───── Recorded data ─────
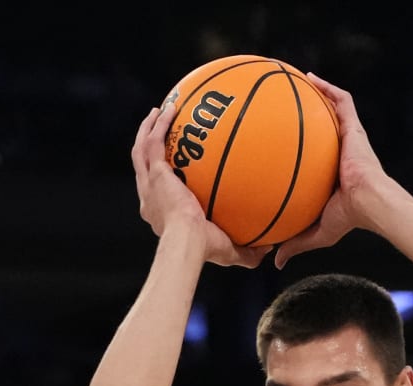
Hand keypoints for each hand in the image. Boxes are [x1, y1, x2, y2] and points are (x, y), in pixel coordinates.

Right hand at [131, 105, 265, 268]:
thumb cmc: (204, 250)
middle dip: (150, 146)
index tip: (173, 167)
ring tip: (160, 111)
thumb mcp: (229, 250)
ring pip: (142, 150)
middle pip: (144, 166)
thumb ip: (248, 250)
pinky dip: (160, 125)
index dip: (163, 177)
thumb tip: (271, 249)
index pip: (159, 192)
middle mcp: (150, 197)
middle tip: (160, 129)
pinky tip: (172, 108)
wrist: (187, 242)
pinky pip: (154, 142)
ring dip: (149, 129)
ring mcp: (149, 184)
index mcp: (161, 212)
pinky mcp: (155, 173)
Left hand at [273, 74, 393, 269]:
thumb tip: (275, 262)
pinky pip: (342, 101)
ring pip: (331, 109)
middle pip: (321, 128)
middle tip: (283, 105)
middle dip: (306, 114)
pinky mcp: (354, 129)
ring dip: (317, 93)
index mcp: (330, 173)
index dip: (300, 147)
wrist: (371, 203)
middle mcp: (338, 152)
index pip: (314, 156)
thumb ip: (295, 243)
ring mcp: (348, 138)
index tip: (280, 142)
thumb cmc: (349, 218)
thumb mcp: (315, 232)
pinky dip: (328, 88)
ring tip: (296, 80)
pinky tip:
─────
» **To do**: Only the lines from the one containing "middle dip: (306, 114)" through the final line above should be duplicated, exactly as they stand.

» **Response to this exercise**:
middle dip: (306, 114)
pinky mcp: (354, 129)
ring dip: (317, 93)
index mcp: (330, 173)
index dip: (300, 147)
wrist: (371, 203)
middle mcp: (338, 152)
index pip: (314, 156)
thumb ip: (295, 243)
ring mcp: (348, 138)
index tip: (280, 142)
thumb cmc: (349, 218)
thumb mcp: (315, 232)
pinky dip: (328, 88)
ring tip: (296, 80)
pinky tip:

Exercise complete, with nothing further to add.